[Start of Attachment]

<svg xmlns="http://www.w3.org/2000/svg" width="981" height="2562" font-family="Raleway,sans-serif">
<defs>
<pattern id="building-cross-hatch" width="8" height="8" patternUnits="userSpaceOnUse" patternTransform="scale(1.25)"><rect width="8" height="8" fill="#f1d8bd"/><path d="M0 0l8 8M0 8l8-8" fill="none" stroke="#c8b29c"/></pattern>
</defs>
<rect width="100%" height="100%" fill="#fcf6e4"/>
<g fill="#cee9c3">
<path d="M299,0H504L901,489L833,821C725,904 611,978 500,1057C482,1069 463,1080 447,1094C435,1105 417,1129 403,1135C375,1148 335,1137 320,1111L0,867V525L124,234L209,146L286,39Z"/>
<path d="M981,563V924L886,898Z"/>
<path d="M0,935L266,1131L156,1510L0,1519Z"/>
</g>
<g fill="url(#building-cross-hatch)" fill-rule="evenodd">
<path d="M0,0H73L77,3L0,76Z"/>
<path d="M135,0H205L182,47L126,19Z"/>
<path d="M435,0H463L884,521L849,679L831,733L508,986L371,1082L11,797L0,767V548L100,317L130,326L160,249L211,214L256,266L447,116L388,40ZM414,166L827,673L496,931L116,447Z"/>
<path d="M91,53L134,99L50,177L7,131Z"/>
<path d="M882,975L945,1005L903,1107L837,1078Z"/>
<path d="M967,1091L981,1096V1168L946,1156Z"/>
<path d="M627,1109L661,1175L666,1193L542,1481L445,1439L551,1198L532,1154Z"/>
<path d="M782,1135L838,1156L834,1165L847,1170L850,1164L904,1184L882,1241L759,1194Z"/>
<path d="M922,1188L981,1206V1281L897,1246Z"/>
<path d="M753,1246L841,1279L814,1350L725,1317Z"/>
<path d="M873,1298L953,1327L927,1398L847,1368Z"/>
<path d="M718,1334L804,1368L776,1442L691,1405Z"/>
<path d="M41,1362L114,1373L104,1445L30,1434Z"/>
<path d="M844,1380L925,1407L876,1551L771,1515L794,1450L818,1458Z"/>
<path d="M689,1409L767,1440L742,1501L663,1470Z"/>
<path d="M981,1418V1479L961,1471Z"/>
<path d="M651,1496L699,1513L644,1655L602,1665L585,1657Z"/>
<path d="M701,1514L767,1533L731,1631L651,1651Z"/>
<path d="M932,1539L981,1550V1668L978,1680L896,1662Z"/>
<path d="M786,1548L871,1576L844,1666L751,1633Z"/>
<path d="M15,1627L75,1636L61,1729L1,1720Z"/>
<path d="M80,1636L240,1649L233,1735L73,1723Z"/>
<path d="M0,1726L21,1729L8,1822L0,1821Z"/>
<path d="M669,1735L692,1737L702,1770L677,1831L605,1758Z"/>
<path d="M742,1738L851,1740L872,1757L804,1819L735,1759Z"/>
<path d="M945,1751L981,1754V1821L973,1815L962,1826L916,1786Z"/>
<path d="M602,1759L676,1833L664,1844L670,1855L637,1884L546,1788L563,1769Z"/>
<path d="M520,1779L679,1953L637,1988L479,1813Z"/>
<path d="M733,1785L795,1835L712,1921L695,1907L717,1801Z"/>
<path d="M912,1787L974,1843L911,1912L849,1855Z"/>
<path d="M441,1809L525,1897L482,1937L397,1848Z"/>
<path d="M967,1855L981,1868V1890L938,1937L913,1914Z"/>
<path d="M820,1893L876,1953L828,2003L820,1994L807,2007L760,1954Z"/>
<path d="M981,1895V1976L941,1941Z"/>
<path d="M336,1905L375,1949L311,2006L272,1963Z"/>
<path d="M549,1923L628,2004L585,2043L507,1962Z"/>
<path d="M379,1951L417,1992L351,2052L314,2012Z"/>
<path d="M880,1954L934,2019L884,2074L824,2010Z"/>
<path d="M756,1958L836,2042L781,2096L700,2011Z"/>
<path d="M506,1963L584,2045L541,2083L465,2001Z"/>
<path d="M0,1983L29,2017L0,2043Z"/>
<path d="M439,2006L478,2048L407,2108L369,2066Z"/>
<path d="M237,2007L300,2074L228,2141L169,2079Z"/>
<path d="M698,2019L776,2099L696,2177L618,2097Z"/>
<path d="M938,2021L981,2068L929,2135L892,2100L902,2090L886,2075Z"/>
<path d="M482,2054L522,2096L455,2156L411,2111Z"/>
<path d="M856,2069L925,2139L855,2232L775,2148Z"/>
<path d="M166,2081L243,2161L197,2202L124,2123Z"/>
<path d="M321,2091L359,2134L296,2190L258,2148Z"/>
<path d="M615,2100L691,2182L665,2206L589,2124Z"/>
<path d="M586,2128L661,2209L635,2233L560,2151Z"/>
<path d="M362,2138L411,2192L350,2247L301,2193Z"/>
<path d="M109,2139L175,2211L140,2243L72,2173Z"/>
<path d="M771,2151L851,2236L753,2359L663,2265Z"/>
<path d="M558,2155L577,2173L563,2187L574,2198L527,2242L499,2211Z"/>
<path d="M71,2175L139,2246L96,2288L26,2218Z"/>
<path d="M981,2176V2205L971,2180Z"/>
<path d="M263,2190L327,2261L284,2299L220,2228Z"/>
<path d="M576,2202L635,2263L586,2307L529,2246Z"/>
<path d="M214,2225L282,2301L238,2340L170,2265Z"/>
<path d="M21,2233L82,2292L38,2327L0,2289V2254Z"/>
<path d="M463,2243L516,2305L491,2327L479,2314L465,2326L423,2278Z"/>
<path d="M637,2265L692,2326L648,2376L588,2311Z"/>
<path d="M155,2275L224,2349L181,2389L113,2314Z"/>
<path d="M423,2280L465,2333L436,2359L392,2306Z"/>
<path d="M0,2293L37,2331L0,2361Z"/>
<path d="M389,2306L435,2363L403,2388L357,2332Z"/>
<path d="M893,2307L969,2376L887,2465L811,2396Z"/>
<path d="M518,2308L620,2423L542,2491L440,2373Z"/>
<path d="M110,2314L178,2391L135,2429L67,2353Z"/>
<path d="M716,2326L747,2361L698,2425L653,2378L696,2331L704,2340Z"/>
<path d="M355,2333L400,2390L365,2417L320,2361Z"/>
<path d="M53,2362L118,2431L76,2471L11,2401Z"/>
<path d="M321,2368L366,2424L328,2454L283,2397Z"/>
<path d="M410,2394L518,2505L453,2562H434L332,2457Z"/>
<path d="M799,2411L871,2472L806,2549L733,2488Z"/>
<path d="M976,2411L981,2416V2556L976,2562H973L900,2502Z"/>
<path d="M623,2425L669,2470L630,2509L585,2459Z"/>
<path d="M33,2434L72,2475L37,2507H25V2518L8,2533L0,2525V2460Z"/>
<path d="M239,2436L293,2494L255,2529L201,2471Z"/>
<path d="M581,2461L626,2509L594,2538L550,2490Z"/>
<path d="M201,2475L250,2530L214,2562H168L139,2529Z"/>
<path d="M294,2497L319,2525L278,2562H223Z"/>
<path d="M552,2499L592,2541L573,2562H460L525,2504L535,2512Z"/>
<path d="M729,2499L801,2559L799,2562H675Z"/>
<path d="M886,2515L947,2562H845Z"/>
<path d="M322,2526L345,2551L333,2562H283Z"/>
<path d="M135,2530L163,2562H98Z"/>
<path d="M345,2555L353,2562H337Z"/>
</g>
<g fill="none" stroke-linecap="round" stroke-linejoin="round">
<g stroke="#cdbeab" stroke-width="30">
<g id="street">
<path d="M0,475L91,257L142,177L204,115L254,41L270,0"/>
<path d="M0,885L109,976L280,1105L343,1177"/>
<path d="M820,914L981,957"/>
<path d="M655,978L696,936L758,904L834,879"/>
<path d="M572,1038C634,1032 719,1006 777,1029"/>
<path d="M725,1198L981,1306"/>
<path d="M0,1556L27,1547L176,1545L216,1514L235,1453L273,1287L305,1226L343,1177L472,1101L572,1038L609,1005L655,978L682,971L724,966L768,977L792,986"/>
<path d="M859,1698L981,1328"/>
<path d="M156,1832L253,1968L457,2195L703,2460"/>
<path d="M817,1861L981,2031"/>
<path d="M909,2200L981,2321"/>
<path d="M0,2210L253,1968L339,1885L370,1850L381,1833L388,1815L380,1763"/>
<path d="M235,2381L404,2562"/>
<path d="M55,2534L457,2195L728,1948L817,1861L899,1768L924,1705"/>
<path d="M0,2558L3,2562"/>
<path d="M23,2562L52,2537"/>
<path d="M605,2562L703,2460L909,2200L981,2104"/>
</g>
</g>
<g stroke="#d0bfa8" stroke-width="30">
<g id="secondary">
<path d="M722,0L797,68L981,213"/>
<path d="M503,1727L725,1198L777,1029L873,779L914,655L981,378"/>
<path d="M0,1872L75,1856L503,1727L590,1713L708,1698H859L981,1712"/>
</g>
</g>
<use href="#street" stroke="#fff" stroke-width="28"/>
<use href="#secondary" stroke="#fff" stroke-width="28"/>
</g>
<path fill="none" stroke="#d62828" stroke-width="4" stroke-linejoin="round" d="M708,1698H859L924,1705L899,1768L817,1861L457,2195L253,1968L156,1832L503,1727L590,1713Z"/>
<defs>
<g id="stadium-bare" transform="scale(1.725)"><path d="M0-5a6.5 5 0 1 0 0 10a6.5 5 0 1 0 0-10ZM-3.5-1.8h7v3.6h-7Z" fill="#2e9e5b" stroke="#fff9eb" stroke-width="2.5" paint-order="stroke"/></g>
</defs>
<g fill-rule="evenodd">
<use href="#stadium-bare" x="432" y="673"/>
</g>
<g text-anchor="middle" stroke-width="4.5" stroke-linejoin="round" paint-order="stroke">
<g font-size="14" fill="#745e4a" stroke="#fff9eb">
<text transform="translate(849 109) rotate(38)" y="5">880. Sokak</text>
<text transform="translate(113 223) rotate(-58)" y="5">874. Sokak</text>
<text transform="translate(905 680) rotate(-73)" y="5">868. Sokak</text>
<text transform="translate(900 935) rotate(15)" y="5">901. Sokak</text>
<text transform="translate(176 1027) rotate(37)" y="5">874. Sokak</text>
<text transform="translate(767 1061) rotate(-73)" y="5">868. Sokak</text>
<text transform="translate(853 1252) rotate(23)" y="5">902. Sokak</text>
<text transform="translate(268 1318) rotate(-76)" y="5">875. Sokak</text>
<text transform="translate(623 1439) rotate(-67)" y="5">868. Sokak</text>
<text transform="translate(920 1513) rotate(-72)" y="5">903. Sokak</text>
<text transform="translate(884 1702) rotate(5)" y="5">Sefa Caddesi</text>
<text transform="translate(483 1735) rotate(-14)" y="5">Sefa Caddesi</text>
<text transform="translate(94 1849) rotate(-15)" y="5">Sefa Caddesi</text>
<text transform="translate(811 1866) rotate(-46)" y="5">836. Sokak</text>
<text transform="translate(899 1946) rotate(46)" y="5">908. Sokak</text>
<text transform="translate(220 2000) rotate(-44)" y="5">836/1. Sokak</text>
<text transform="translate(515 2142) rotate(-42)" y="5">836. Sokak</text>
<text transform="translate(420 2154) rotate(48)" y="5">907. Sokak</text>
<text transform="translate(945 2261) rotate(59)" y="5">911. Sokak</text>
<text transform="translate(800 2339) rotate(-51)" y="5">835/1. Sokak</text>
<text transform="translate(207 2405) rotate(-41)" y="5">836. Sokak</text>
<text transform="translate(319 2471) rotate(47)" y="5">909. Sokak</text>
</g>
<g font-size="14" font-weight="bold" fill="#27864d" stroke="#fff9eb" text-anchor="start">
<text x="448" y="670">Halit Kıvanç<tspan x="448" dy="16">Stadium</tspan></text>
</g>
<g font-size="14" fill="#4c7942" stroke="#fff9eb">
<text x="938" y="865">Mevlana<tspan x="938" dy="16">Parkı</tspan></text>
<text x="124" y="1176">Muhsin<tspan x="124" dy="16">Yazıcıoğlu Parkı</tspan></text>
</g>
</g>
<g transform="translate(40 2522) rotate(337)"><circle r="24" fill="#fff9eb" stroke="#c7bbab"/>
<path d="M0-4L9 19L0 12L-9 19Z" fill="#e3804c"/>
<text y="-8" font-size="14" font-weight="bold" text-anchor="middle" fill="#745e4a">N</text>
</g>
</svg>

[End of Attachment]

◆ **What to do**
Give the count of lines in the data shown above that contain "middle", and nothing else.

◆ **Your solution**
2